The increased use of satellite navigation could prove to be dangerous for people walking on the streets after a new study found that people who use sat navs were more likely to be blind to pedestrians as their minds ignore what is in front of the eyes in order to hold on the image of the screen.
Focusing on the detail of something we have just seen diverts our attention away from things happening around us and results in an effect known as "inattentional blindness."
While our eyes continue to see things in their path, the visual messages seem not to reach the brain when we are concentrating on something else because its ability to process information is limited, researchers said.
The most famous example of the phenomenon is the famous "invisible gorilla" experiment, where people watching a group of players passing a basketball around do not notice a man in a gorilla suit walking across the screen.
The new study shows that even without the distraction of several moving objects in front of us, we can still become "blinded" simply by trying to remember an image.
Researchers from University College London showed a group of volunteers images containing different coloured squares and asked them to hold them in their mind, and told to expect a flash of light.

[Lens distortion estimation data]
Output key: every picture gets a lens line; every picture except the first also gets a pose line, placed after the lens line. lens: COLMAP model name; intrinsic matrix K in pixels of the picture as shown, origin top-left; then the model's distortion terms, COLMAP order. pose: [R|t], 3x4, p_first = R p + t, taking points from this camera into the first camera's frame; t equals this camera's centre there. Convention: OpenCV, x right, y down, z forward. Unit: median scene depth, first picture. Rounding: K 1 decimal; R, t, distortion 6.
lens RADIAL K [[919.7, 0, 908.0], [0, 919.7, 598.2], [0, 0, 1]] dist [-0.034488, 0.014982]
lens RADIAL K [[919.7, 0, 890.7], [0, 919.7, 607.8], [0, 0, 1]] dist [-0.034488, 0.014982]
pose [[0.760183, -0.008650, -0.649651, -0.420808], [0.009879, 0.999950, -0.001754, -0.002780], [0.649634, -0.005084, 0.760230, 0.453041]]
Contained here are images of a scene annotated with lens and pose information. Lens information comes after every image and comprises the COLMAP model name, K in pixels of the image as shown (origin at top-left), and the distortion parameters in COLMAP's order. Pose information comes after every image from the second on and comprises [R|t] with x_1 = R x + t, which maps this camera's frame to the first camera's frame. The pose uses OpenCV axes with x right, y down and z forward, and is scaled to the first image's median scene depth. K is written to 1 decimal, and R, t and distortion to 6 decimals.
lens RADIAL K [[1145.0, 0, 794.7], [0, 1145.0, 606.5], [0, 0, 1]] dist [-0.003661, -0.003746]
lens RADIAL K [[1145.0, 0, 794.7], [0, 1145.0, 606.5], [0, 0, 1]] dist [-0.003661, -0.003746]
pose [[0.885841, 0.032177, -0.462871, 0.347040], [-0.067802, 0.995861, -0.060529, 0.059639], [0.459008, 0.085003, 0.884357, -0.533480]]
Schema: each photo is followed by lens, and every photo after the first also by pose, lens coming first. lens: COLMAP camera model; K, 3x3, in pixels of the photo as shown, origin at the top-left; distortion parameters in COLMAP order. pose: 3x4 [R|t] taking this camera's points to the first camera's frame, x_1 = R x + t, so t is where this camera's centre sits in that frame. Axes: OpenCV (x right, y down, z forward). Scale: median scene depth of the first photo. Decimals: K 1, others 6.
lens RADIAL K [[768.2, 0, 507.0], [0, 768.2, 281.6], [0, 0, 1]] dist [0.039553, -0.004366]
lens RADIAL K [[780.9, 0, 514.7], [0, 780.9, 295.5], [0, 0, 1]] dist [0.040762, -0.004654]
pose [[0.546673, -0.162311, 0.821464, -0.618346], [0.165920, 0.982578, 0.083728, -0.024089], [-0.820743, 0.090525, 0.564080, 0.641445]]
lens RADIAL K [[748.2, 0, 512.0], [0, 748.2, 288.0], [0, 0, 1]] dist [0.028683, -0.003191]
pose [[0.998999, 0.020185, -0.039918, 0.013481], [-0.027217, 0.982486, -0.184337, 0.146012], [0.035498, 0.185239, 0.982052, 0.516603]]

* **TASK TO COMPLETE**
Continue the article on sat navs and inattentional blindness, picking up right after its final sentence about the volunteers and the flash of light.

* **ANSWER BOX**
The study showed that they were less likely to detect the flash when they were concerned with trying to remember the image than when their mind was unoccupied.
Scans of the participants' brains as they carried out the task revealed a lower level activity in the brain region which processes incoming visual information while the patients were trying to recall the image.
"An example of where this is relevant in the real world is when people are following directions on a sat nav whilst driving," the Telegraph quoted Prof Nilli Lavie, who led the study, as saying.
"Our research would suggest that focusing on remembering the directions we've just seen on the screen means that we're more likely to fail to observe other hazards around us on the road, for example an approaching motorbike or a pedestrian on a crossing, even though we may be 'looking' at where we're going," Lavie said
The study is published in the Journal of Cognitive Neuroscience.